2016(平成28)年4月からスタートした「子育て支援パスポート事業」の全国共通展開については、同年10月から新たに5都府県が参加して合計46都道府県となり、2017(平成29)年4月からは全47都道府県で相互利用が可能となった。

同事業は、都道府県等地方公共団体と協賛企業・店舗において授乳やおむつ交換場所の提供、ミルクのお湯の提供等の乳幼児連れの外出サポート(フレンドリー・メニュー)や子育て世帯に対するポイント付加サービス、商品代や飲食代等の各種割引等のサービスを提供しているものである。国においても地域ぐるみで子育てを応援しようとする社会的機運の醸成のため、各都道府県と連携し、協賛店舗の拡大、サービス内容の充実など同事業の充実・強化を図っている1

また、2013(平成25)年度から地方公共団体や企業、特定非営利活動法人等が連携した子育て支援の取組を推進し、社会全体で子育て家庭を支援する機運の醸成を図るため、「自治体・企業・NPOによる『子育て支援連携事業』全国会議」を開催している。2018(平成30)年度は「第3回子育て応援コンソーシアム」2に発展して開催し、主に農林水産業関係の団体・企業からの取組発表や意見交換が行われた3


1 子育て支援パスポート事業(参照)
第2部第1章第3節「多子世帯向け子育て支援パスポート事業の充実」
第2部第2章第2節「子育て支援パスポート事業の全国展開」
https://www8.cao.go.jp/shoushi/shoushika/passport/pass_tenkai.html

2 トピックス「子育て応援コンソーシアム」参照

3 「自治体・企業・NPOによる『子育て支援連携事業』全国会議」
https://www8.cao.go.jp/shoushi/shoushika/relation/index.html

「子育て支援員」の養成

「子ども・子育て支援新制度」の施行に伴い、小規模保育など地域のニーズに応じた幅広い子育て支援分野において、子供が健やかに成長できる環境や体制が確保されるよう、支援の担い手となる人材を確保することが必要である。
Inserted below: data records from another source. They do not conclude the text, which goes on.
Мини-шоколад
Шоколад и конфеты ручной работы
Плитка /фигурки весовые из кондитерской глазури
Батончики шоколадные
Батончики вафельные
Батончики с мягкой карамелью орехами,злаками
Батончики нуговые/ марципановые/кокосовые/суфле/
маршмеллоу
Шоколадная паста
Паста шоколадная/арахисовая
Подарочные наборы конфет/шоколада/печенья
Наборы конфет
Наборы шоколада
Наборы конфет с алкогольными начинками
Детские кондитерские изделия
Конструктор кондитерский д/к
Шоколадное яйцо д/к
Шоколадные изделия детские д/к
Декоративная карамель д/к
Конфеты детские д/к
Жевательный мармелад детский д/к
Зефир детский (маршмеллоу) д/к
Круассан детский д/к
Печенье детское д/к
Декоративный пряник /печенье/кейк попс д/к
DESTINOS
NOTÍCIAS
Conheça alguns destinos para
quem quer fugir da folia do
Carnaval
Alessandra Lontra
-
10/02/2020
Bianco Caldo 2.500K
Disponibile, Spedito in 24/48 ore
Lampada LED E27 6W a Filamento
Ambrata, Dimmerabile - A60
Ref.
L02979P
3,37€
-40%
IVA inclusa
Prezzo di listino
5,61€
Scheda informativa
このため、2015(平成27)年度より、都道府県・市町村等において、地域で子育て支援の仕事に関心を持ち、子育て支援分野の各事業等に従事することを希望する者等に対し、必要となる知識や技能等を修得するための全国共通の「子育て支援員研修事業」を地域の実情に応じて実施している。

地域の退職者や高年齢者等の人材活用・世代間交流

高年齢者に就業機会・社会参加の場を提供するシルバー人材センターにおいて、乳幼児の世話や保育施設への送迎などの育児支援、就学児童に対する放課後・土日における学習・生活指導等の支援を実施しており、経験豊かな高年齢者が地域における子育ての担い手として活躍している。
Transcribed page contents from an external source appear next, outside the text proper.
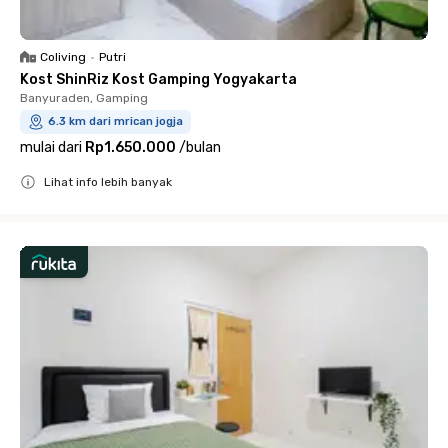
Coliving
•
Putri
Kost ShinRiz Kost Gamping Yogyakarta
Banyuraden, Gamping
6.3 km dari mrican jogja
mulai dari
Rp1.650.000
/
bulan
Lihat info lebih banyak
Close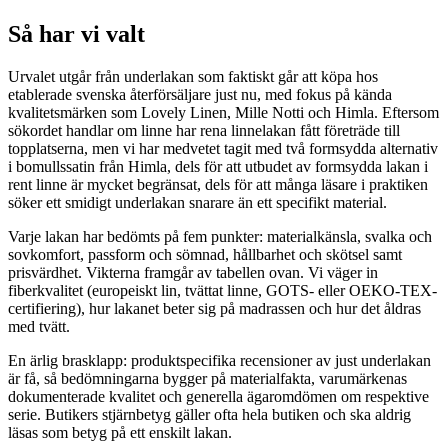
Så har vi valt
Urvalet utgår från underlakan som faktiskt går att köpa hos
etablerade svenska återförsäljare just nu, med fokus på kända
kvalitetsmärken som Lovely Linen, Mille Notti och Himla. Eftersom
sökordet handlar om linne har rena linnelakan fått företräde till
topplatserna, men vi har medvetet tagit med två formsydda alternativ
i bomullssatin från Himla, dels för att utbudet av formsydda lakan i
rent linne är mycket begränsat, dels för att många läsare i praktiken
söker ett smidigt underlakan snarare än ett specifikt material.
Varje lakan har bedömts på fem punkter: materialkänsla, svalka och
sovkomfort, passform och sömnad, hållbarhet och skötsel samt
prisvärdhet. Vikterna framgår av tabellen ovan. Vi väger in
fiberkvalitet (europeiskt lin, tvättat linne, GOTS- eller OEKO-TEX-
certifiering), hur lakanet beter sig på madrassen och hur det åldras
med tvätt.
En ärlig brasklapp: produktspecifika recensioner av just underlakan
är få, så bedömningarna bygger på materialfakta, varumärkenas
dokumenterade kvalitet och generella ägaromdömen om respektive
serie. Butikers stjärnbetyg gäller ofta hela butiken och ska aldrig
läsas som betyg på ett enskilt lakan.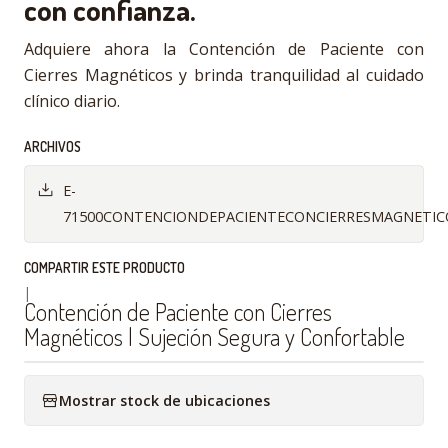
con confianza.
Adquiere ahora la Contención de Paciente con
Cierres Magnéticos y brinda tranquilidad al cuidado
clínico diario.
ARCHIVOS
E-
71500CONTENCIONDEPACIENTECONCIERRESMAGNETICO
COMPARTIR ESTE PRODUCTO
|
Contención de Paciente con Cierres
Magnéticos | Sujeción Segura y Confortable
Mostrar stock de ubicaciones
また、母親クラブや子育てサークルなど、地域住民の自主的な参加により活動している地域組織においては、登下校時の子供の見守り活動や公園の遊具の安全点検、親子やお年寄との交流機会の提供、子供とともに食の大切さを学ぶ文化活動などを行い、子供を地域全体で支え、見守り、育てる活動を積極的に展開している。